■ Aim
Reproduce every line of text in the material below word for word, leaving out the pictures.
__________
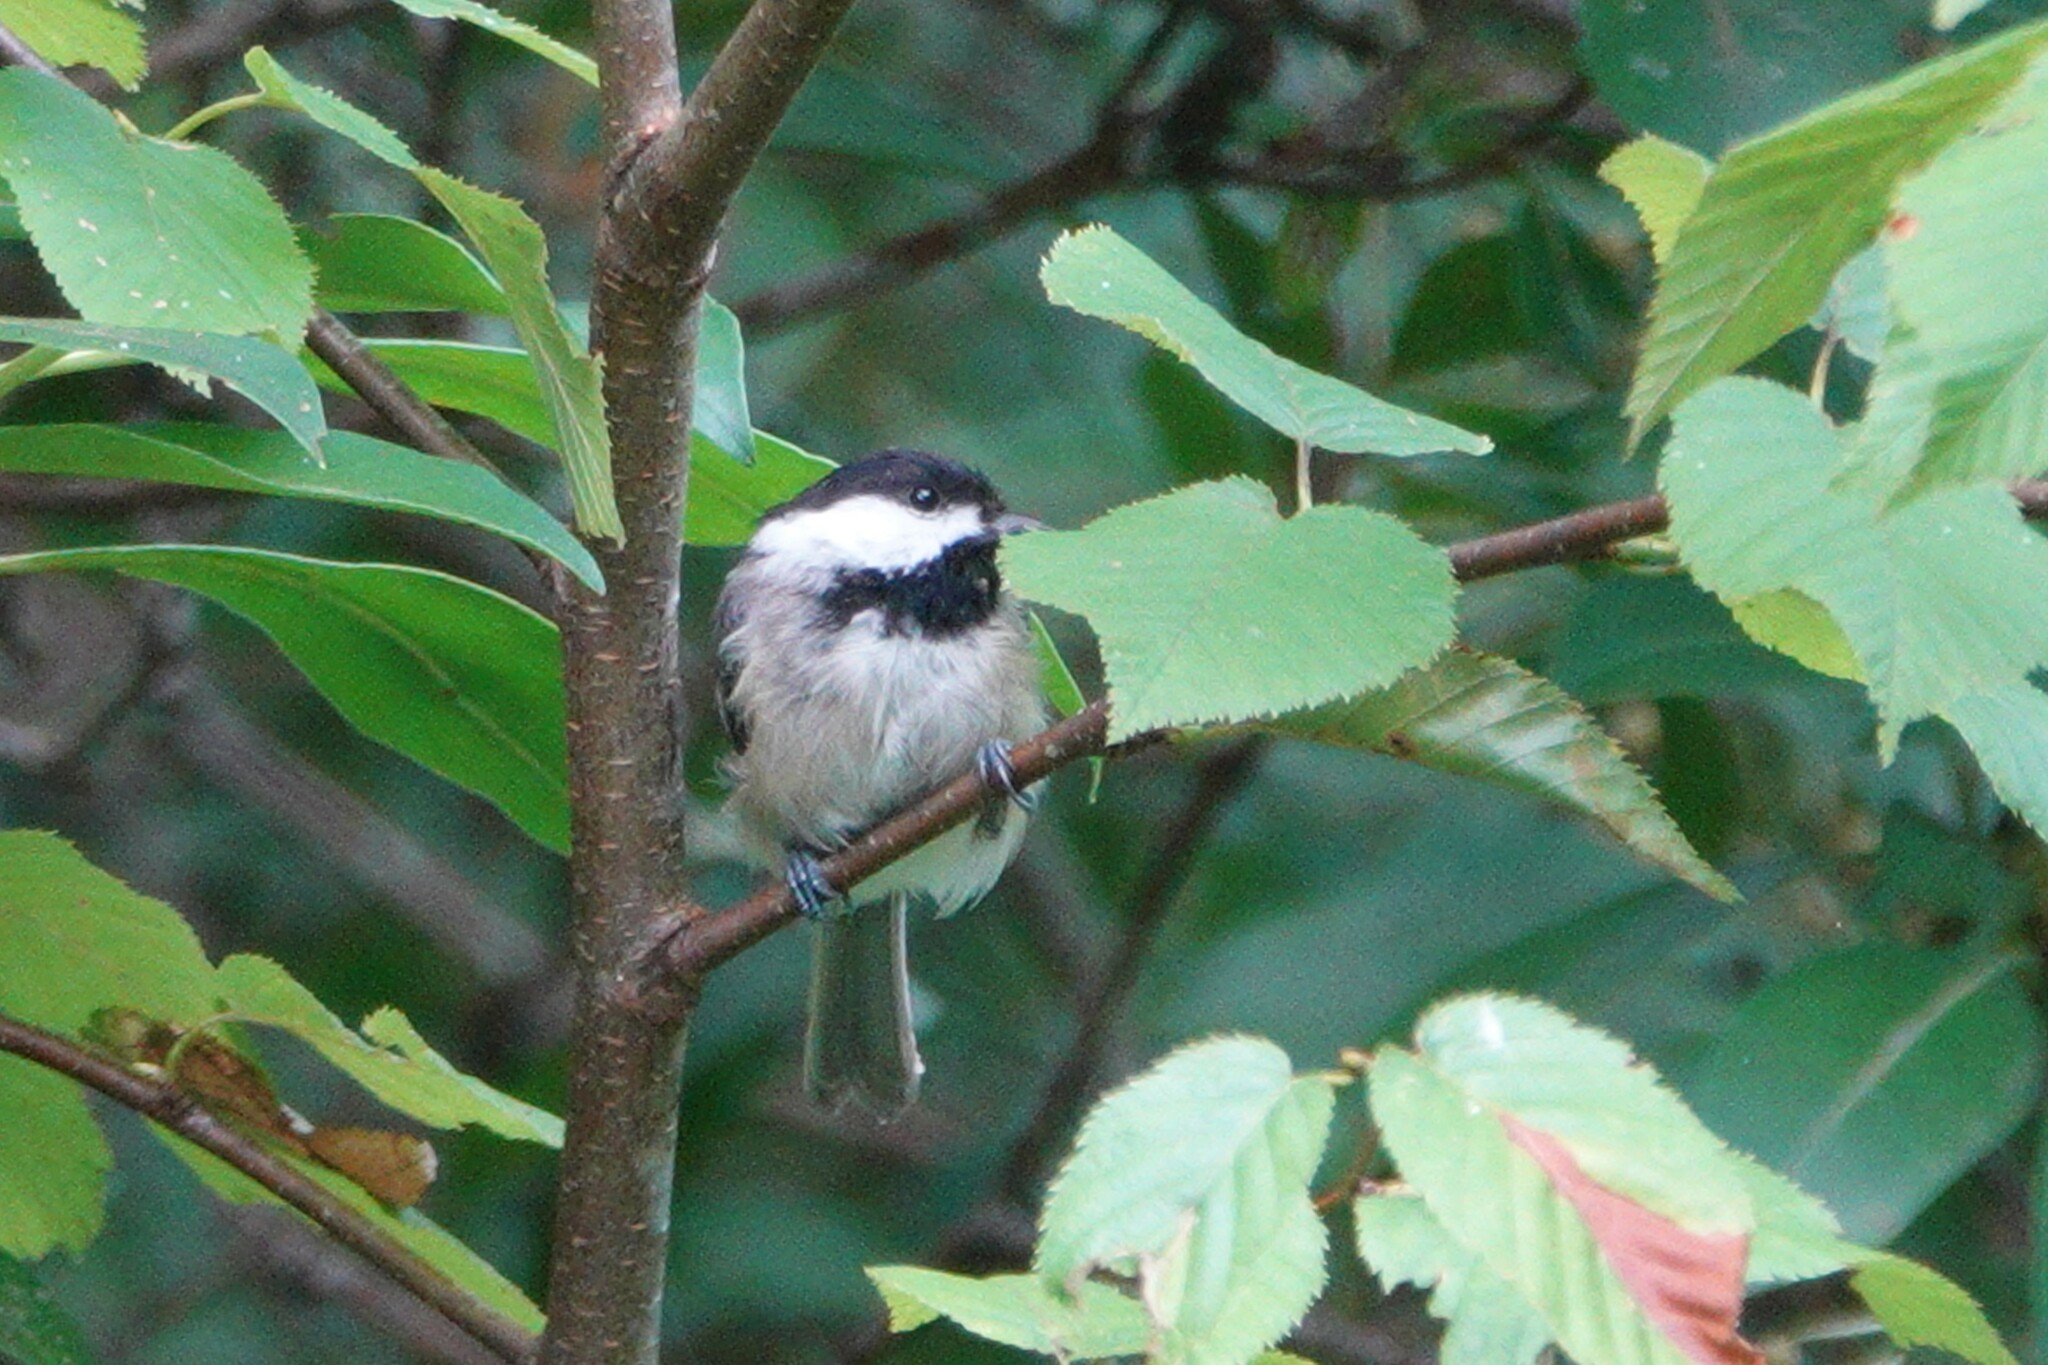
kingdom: Animalia
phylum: Chordata
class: Aves
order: Passeriformes
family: Paridae
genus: Poecile
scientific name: Poecile carolinensis
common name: Carolina chickadee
__________
■ Response to this task
kingdom: Animalia
phylum: Chordata
class: Aves
order: Passeriformes
family: Paridae
genus: Poecile
scientific name: Poecile carolinensis
common name: Carolina chickadee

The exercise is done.